The niece of prominent Uyghur scholar and linguist-in-exile Abduweli Ayup has been confirmed to have died while being investigated by state security police in Kashgar (in Chinese, Kashi) Prefecture in northwest China’s Xinjiang Uyghur Autonomous Region (XUAR), according to official sources.
Mihray Erkin, a graduate of Shanghai’s Jiao Tong University with a degree in plant biotechnology who had gone on to complete a related master’s degree in Tokyo University before becoming a researcher at Japan’s Nara Institute of Science and Technology, returned to the XUAR in August 2019 after authorities in Kashgar put her parents under pressure to call her home.
In late 2020, RFA’s Uyghur Service reported that Erkin was believed to have died while in detention in one of the XUAR’s vast network of internment camps, where authorities in the region are believed to have held up to 1.8 million Uyghurs and other Muslim minorities since early 2017. The report could not be independently confirmed at the time.
After denying the camps’ existence initially, China in 2019 changed tack and began describing the facilities as residential training centers that provide vocational training for Uyghurs, discourage radicalization, and help protect the country from terrorism.
But reporting by RFA and other media outlets indicate that those in the camps are detained against their will and subjected to political indoctrination, routinely face rough treatment at the hands of their overseers and endure poor diets and unhygienic conditions in the often-overcrowded facilities.

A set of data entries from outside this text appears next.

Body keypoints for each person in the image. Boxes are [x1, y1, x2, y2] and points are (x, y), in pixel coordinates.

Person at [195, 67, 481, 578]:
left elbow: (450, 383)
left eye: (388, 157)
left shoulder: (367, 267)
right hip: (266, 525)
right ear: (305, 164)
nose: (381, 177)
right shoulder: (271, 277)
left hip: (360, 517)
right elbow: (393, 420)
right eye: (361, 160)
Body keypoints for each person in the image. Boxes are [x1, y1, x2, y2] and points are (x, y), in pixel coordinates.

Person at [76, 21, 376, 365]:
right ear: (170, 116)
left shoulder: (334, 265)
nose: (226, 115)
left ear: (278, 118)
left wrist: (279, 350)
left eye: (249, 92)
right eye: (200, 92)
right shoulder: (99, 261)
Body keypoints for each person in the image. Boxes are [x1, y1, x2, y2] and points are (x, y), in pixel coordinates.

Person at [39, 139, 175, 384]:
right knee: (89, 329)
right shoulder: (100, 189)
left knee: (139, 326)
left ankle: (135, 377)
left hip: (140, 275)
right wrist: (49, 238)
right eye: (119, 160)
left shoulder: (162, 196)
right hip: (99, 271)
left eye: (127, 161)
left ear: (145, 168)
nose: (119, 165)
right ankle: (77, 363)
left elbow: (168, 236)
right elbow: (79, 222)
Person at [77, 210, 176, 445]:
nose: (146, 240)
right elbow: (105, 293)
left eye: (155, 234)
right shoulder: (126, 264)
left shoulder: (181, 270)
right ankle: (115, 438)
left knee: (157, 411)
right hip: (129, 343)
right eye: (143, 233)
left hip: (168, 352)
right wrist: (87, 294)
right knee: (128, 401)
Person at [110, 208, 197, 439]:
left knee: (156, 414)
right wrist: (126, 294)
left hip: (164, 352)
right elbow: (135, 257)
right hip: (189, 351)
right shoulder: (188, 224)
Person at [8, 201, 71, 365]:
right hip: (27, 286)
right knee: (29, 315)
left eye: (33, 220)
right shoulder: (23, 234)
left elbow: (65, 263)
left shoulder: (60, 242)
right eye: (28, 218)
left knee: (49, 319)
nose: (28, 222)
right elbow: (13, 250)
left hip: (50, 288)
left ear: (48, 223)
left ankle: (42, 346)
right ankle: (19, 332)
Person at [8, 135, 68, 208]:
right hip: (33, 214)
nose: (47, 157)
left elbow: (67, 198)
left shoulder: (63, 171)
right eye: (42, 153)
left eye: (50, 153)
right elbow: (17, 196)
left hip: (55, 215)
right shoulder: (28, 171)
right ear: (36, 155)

Former detainees have also described being subjected to torture, rape, sterilization, and other abuses while in custody.
Parliaments in Canada, The Netherlands, the U.K. and Lithuania, and the U.S. State Department, have described China’s actions in the region as “genocide,” while the New York-based group Human Rights Watch (HRW) says they constitute crimes against humanity.
While few details of Erkin’s status were available when RFA learned of her reported death last year, a source from her hometown of Toqquzaq (Tuokezhake), in Kashgar’s Kona Sheher (Shufu) county, recently confirmed the reports and said police had since made threats to her family.

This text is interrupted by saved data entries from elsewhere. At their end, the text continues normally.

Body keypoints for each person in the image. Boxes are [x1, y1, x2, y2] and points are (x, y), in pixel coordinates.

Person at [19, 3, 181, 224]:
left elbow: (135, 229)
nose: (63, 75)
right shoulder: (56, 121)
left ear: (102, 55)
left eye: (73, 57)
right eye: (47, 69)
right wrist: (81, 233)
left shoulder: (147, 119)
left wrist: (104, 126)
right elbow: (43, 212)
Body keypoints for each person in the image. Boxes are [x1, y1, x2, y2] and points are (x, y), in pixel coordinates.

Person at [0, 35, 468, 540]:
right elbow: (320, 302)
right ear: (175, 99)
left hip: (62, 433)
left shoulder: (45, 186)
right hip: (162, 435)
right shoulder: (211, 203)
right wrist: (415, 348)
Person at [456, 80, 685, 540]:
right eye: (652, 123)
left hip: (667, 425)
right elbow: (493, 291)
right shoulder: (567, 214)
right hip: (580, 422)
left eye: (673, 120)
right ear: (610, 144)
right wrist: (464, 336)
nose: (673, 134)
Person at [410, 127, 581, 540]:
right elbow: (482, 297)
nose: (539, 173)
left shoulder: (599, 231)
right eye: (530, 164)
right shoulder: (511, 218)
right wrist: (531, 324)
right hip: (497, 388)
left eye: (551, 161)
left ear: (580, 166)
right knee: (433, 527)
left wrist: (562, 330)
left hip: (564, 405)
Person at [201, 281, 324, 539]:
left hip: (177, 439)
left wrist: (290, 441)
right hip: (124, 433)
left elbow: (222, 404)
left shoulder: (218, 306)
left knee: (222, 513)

“Mihray died in November 2020 while in detention and after she died, authorities told the family members to remain silent about it,” said the source, who spoke on condition of anonymity citing fear of reprisal.
“Reports of her death came out on Dec. 20—the same day she was buried while under surveillance by local police. Three family members participated the burial.”

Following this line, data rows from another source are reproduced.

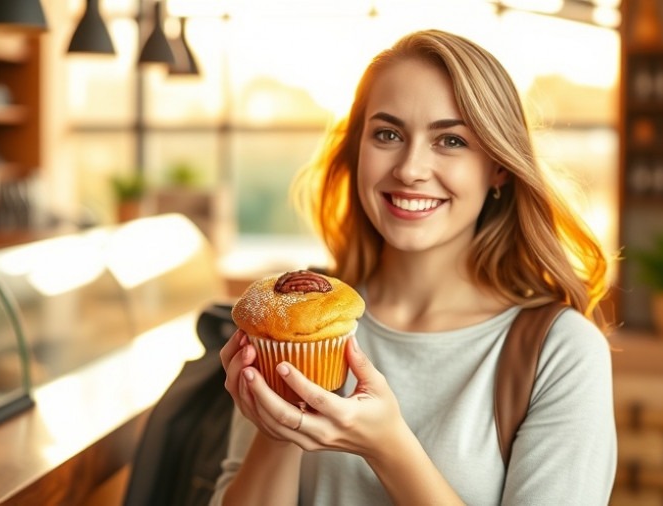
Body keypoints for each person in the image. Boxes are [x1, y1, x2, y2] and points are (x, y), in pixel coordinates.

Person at [212, 29, 617, 505]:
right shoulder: (293, 325)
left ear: (499, 168)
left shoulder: (562, 352)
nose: (409, 169)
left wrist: (388, 448)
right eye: (387, 134)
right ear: (357, 150)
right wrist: (280, 427)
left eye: (450, 140)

According to the source, the day after Erkin’s burial, police told family members that if they spoke out about the death, they would be “imprisoned” for “disclosing state secrets” and “defaming the police.”
The source said that police in charge of Erkin’s case had attributed her death to “a disease” that her family had “hidden” from them and added a falsified medical record to the official report as proof, which he said he had seen a copy of.
He said police forced family members to record a video testimony confirming that Erkin suffered from a ‘disease’ and had ‘died at home,’ although the video was never released for reasons that remain unknown.
The source said Erkin had died while being detained and investigated by members of the Kashgar Public Security Bureau at the Kashgar Yanbulak Detention Center, suggesting that her death may have been the result of interrogation.